═══ Texto extraído

A seguir, você vai entender o que é, quais os seus tipos e como ele se manifesta na decoração. Confira!
O que é grafismo?
O grafismo é um tipo de arte visual que surgiu da cultura indígena e, hoje, é presente em diversas manifestações artísticas — quadros, tatuagens e até mesmo na decoração de uma residência.
No grafismo, as linhas seguem um equilíbrio e ritmo constantes, formando desenhos que identificam determinados povos indígenas. Contudo, é também perceptível em culturas africanas.
Ancestralidade
Muitas pessoas utilizam o grafismo pela estética. Porém, nem todo grafismo representa alegria. Alguns traçados podem significar tristeza, luto ou até mesmo a quantidade de filhos de um determinado indivíduo.
Há uma série de simbolismos que, embora não sejam perceptíveis como em ilustrações tradicionais, trazem significados muito representativos para alguns povos.
Um grafismo pode determinar a identidade de um coletivo, mostrando a um indígena a qual povo outro indivíduo pertence. Ele também pode ter simbolismos mágicos e cosmológicos; tudo depende a quais grupos está atrelado.

══════
═══ Itens fornecidos

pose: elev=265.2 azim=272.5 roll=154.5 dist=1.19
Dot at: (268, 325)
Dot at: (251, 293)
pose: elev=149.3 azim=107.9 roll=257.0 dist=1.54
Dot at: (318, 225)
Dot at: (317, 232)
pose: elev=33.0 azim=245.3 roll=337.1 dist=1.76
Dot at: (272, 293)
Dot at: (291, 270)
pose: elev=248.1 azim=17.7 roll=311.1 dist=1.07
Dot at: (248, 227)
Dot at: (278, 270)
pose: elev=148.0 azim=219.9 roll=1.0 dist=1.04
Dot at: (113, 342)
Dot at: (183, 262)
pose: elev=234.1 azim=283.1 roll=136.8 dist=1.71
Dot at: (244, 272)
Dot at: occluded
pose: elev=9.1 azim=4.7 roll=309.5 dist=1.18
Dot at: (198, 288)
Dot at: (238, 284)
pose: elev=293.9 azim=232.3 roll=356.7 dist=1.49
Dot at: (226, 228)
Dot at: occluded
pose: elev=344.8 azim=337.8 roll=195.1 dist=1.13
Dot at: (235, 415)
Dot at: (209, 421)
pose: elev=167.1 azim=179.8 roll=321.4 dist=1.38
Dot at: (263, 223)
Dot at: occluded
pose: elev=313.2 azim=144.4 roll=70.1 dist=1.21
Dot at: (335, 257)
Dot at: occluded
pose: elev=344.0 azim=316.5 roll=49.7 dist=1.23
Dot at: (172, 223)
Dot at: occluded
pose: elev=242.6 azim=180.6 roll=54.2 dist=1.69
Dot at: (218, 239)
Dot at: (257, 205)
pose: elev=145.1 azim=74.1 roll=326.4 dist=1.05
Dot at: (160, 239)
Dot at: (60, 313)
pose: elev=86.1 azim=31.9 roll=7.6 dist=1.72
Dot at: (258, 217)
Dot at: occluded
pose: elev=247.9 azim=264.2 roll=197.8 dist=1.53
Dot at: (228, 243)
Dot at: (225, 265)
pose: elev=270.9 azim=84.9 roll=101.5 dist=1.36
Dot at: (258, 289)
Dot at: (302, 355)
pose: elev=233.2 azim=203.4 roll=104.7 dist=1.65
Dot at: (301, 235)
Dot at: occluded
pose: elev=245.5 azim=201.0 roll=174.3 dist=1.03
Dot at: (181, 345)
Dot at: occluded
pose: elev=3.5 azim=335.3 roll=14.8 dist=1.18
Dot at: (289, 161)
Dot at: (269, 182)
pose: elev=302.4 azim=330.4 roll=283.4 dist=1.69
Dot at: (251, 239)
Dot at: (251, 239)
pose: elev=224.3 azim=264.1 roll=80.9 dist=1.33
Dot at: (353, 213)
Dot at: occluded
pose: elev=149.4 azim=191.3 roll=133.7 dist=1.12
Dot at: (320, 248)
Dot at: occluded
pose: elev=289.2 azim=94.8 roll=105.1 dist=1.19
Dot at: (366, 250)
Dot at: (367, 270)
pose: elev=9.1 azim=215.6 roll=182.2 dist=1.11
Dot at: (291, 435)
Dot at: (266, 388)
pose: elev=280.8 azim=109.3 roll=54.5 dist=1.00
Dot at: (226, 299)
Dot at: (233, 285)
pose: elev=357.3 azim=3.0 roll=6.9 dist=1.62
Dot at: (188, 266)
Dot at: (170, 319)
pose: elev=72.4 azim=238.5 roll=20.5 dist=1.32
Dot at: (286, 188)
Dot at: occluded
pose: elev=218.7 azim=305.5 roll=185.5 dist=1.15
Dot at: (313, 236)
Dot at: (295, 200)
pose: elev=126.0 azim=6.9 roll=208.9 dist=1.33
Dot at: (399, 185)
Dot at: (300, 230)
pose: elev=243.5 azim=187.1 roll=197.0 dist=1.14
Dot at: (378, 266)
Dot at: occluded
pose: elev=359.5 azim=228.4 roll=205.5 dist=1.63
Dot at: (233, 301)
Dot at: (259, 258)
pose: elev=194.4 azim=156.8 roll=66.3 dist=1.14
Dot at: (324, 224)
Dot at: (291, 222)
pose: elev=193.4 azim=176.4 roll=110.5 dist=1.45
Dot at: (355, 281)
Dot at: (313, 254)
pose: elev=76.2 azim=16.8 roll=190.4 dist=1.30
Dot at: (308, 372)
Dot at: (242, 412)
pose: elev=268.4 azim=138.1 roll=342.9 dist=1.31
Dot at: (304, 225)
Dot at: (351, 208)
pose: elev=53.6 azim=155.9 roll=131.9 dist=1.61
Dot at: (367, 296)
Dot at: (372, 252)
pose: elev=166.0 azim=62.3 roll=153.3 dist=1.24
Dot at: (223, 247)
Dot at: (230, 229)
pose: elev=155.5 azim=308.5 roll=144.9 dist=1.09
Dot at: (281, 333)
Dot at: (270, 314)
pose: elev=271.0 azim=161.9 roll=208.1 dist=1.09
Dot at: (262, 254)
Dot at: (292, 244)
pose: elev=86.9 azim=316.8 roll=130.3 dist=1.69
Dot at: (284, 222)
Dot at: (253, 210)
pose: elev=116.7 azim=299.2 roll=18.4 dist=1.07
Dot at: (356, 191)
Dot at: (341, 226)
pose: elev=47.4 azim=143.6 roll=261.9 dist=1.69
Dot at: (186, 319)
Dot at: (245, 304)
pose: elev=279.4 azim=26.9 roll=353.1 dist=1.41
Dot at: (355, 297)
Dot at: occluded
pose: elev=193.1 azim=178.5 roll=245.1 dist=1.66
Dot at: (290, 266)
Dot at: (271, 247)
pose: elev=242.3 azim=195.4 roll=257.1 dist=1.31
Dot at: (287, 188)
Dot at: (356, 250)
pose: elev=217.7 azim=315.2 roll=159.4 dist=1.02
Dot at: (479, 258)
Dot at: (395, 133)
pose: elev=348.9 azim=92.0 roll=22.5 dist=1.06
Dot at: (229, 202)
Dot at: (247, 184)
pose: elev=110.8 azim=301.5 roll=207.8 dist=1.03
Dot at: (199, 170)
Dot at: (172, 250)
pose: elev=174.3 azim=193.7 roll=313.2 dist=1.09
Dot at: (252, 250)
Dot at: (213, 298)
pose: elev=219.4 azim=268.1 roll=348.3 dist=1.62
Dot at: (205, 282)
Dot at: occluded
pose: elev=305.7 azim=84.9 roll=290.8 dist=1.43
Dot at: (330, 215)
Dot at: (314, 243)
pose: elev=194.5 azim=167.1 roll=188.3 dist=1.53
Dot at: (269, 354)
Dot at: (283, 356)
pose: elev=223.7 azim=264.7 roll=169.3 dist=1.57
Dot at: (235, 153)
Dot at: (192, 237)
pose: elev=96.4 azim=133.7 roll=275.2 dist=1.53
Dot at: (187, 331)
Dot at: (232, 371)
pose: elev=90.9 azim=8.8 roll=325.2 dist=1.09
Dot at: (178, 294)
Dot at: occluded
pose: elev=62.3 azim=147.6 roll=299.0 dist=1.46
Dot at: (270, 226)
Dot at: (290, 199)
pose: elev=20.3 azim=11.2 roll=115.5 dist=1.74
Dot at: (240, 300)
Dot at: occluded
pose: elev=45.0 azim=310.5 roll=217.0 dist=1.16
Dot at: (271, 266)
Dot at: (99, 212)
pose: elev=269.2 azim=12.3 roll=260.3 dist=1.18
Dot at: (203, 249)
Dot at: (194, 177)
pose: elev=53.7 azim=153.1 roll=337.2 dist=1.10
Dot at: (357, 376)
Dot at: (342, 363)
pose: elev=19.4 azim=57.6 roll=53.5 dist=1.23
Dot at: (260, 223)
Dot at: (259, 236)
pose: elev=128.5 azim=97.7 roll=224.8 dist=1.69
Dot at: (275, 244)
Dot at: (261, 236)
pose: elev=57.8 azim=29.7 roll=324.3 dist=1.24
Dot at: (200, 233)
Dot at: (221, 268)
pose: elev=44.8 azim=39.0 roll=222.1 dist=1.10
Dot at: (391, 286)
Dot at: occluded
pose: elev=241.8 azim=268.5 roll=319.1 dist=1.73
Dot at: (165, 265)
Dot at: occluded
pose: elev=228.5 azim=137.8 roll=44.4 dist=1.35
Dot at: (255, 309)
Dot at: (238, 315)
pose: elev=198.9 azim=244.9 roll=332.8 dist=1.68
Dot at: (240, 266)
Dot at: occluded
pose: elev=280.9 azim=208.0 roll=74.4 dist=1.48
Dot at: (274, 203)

══════

◆ **Tarefas a cumprir**:
**a.** Transcreva do texto sobre grafismo tudo o que vai de "O que é grafismo?" até "de uma residência.".
**b.** Prolongue o texto sobre grafismo, começando logo após a última frase apresentada.

◆ **Respostas por tarefa**:
**a.**
O que é grafismo?
O grafismo é um tipo de arte visual que surgiu da cultura indígena e, hoje, é presente em diversas manifestações artísticas — quadros, tatuagens e até mesmo na decoração de uma residência.

**b.**
Comunicação e arte
O grafismo é uma manifestação estética refinada, que pode demonstrar delicados valores de uma cultura, como força, crenças e valores.
Pintar-se com esses símbolos também é uma forma de demonstrar resistência ao colonialismo, mantendo a tradição de um povo.
Grafismo corporal
Esse tipo de arte é comumente vista como pintura corporal — e é nesse contexto que ganha mais significados. É, como dito, uma forma de comunicação entre um indivíduo e outro de povos diferentes.
Além da parte estética, ele pode estar relacionado ao papel social daquela pessoa em sua comunidade.
Um grafismo pode significar, além do número de filhos, uma identificação entre aldeias, o estado civil e até algum tipo de rito.
Por ser uma ferramenta de comunicação tão importante, a técnica é ensinada desde a infância pelos indígenas em suas atividades cotidianas. Assim, é uma prática passada de geração em geração, que não se perde com o tempo.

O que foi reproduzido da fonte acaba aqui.